Prodi voltagabbana, anche sul nucleare

Caro Granzotto, ho letto sul Giornale del 22 giugno la sua risposta a chi le chiedeva lumi «sullo sciagurato referendum che cancellò l’atomo». Nella sua lunga lista di colpevoli, ne ha dimenticato uno, molto importante: il Partito socialista, e in particolare l’allora accanito onorevole Martelli. Ho la giusta età e la sufficiente attenzione e preparazione per ricordarmi di quanto si agitò in quell’occasione Martelli per far rifiutare agli italiani il nucleare. Non mi meravigliò allora questa agitazione, degna di miglior causa. Ciò che però oggi mi meraviglia è che lei non abbia citato Martelli come il principale sabotatore del nucleare. Perché non l’ha fatto? Qualche scheletro nell’armadio? Ciò nonostante, lei ha la mia più grande simpatia e stima.
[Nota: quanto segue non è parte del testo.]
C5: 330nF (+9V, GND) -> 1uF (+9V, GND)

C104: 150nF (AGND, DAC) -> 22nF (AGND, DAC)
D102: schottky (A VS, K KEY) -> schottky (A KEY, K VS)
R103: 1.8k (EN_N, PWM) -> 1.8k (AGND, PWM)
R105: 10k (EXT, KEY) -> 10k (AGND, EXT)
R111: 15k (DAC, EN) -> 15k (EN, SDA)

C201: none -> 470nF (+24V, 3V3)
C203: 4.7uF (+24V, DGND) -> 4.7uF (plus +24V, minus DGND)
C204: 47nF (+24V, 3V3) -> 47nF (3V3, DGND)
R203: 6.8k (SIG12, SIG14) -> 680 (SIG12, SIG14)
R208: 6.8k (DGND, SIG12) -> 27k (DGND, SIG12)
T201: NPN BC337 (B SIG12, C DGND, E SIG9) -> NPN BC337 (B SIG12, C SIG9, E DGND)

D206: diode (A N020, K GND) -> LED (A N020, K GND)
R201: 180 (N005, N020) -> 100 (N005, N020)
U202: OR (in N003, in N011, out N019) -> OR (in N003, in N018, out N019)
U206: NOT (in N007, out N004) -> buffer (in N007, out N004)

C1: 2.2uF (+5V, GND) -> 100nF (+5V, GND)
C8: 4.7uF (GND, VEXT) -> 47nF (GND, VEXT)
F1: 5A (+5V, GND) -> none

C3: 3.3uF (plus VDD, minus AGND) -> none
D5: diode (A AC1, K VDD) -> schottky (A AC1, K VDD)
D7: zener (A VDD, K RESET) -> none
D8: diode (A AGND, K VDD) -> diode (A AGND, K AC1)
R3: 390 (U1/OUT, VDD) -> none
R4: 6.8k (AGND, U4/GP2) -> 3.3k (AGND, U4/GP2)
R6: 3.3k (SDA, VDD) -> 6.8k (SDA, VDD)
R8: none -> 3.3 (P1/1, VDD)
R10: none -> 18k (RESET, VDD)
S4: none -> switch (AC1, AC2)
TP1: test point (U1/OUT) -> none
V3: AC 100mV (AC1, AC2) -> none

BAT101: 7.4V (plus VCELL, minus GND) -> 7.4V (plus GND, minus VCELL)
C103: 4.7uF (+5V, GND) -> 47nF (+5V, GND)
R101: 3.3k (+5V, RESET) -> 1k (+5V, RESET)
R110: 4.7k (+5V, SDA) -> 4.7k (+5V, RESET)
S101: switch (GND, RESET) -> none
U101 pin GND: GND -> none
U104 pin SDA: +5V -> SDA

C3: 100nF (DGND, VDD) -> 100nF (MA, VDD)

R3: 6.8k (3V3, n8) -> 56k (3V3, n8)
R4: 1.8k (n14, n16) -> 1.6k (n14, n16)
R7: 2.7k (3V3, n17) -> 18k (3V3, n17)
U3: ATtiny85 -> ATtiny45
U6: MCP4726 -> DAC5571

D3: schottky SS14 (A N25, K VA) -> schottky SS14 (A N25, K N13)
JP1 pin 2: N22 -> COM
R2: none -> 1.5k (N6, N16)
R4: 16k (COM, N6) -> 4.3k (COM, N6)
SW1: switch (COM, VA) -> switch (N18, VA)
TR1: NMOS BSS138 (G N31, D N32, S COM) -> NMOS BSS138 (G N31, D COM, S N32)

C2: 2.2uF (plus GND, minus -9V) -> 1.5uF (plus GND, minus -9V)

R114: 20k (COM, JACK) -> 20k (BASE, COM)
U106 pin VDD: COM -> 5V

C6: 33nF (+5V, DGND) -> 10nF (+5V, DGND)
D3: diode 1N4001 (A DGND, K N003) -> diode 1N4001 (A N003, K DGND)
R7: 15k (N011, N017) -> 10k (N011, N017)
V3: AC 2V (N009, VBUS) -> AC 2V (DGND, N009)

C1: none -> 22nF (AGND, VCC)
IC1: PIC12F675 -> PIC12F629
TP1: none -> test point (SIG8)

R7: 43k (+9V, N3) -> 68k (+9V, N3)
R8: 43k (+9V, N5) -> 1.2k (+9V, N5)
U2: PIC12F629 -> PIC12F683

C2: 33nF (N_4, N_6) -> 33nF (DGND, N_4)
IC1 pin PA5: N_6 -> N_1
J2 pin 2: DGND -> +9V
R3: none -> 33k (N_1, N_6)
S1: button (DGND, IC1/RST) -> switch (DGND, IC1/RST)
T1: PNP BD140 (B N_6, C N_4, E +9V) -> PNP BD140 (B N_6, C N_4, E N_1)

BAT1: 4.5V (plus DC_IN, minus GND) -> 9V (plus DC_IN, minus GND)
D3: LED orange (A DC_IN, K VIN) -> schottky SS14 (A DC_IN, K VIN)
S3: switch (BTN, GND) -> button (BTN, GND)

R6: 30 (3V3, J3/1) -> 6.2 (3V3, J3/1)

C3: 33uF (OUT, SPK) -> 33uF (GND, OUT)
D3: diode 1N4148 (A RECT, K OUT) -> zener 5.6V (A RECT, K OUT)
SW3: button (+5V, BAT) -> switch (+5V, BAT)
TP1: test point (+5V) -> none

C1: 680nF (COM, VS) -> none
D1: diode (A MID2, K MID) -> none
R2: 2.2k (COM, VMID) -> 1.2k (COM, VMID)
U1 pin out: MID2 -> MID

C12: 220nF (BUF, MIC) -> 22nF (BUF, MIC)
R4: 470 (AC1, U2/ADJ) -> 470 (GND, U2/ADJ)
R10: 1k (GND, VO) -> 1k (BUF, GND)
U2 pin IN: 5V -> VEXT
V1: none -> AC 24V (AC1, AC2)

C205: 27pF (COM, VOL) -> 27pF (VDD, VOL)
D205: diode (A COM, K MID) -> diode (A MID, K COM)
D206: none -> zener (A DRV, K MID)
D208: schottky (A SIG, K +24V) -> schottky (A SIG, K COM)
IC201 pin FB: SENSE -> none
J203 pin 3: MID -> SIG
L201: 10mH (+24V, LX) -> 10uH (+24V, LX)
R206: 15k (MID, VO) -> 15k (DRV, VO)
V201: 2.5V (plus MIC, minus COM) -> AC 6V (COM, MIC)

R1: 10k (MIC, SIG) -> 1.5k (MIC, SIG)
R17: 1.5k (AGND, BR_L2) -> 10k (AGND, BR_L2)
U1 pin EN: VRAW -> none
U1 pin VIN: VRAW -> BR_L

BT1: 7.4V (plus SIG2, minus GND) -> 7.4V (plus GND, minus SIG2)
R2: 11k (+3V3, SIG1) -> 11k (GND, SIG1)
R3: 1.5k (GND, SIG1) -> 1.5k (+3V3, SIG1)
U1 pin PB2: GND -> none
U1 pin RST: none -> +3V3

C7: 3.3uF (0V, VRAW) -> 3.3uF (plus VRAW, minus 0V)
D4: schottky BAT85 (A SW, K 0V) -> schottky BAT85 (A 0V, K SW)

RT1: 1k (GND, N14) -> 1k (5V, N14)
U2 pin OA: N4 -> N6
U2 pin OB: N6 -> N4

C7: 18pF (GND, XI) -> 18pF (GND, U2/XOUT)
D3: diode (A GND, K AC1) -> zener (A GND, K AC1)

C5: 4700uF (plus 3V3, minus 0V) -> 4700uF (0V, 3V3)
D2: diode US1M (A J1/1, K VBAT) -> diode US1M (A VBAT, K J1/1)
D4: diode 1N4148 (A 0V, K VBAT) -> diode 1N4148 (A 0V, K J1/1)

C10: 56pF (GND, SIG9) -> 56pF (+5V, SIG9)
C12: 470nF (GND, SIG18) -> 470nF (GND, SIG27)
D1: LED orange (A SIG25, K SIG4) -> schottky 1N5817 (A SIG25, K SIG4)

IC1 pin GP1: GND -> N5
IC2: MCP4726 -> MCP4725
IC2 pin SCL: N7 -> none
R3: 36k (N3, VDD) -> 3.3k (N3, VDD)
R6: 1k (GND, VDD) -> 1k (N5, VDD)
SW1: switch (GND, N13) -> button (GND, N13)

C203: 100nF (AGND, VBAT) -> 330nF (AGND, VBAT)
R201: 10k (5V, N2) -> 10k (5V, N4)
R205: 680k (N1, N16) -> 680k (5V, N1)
Solo comode e buone giacche, certi vecchi tweed che lei nemmeno se li sogna. Questo ho nell'armadio, caro Stringa. Gli è che a fare l'elenco degli sciagurati che promossero e sostennero il referendum antinucleare ci sarebbe da riempire questa pagina. Se basta. Fuor di dubbio che, come lei giustamente sostiene, a Claudio Martelli spetterebbe di diritto la testa di serie perché di quella schiera fu uno dei più istericamente attivi. Senza dire che fu sua la colpa se il Psi, da sempre nuclearista, voltò gabbana e si mise a sparare a palle incatenate contro il nucleare e coloro che lo sostenevano (liquidati, l'un per l'altro, come assassini, seminatori di stragi). Quelle fisime non furono nemmeno farina del suo sacco: Martelli, infatti, restò fulminato sulla via di Norimberga dove si era recato per partecipare a un convegno dei Grüne, i Verdi tedeschi allora in grande spolvero. Fu lì che si convinse, convincendo poi quel sant'uomo di Bettino Craxi, di cavalcare, dandogli selvaggiamente di speroni, lo stallone dell’apocalisse (si era in pieno dopo-Chernobyl) impegnando il partito in quella ringhiosa campagna antinucleare che tutti noi amaramente ricordiamo.
A proposito di gabbane voltate e rivoltate. Lo sa, caro Stringa, chi invece si schierò apertamente in favore dell'atomo? Romano Prodi. Ora ha cambiato idea ed è pappa e ciccia con Pecoraro Scanio, ma legga cosa disse, rivolgendosi proprio a Craxi, nel corso della Conferenza nazionale sull'energia che si tenne a Roma nel fatidico 1987: «Il contesto internazionale in cui oggi si discute è quello di un mondo industrializzato che non abbandonerà il nucleare. Un eventuale blocco della costruzione di centrali nucleari in Italia colpirà non solo l'industria del settore, ma tutta l'industria italiana, che continuerà a scontare un maggior costo dell'energia rispetto ai Paesi concorrenti». E aveva ragione, il nostro Testa quedra, ragione da vendere. L'abbandono del nucleare ci è infatti costato, in maggior spesa per il petrolio, 140 miliardi di euri. Più 29 quali incentivi alle vagheggiate fonti rinnovabili.

Più quattro miliardi e mezzo per smantellare le centrali nucleari. Totale, 143 virgola 5 miliardi. Pari ad una quindicina di «tesoretti». E tutti, fino all'ultimo centesimo, andati a gravare le bollette di noi tartassati consumatori.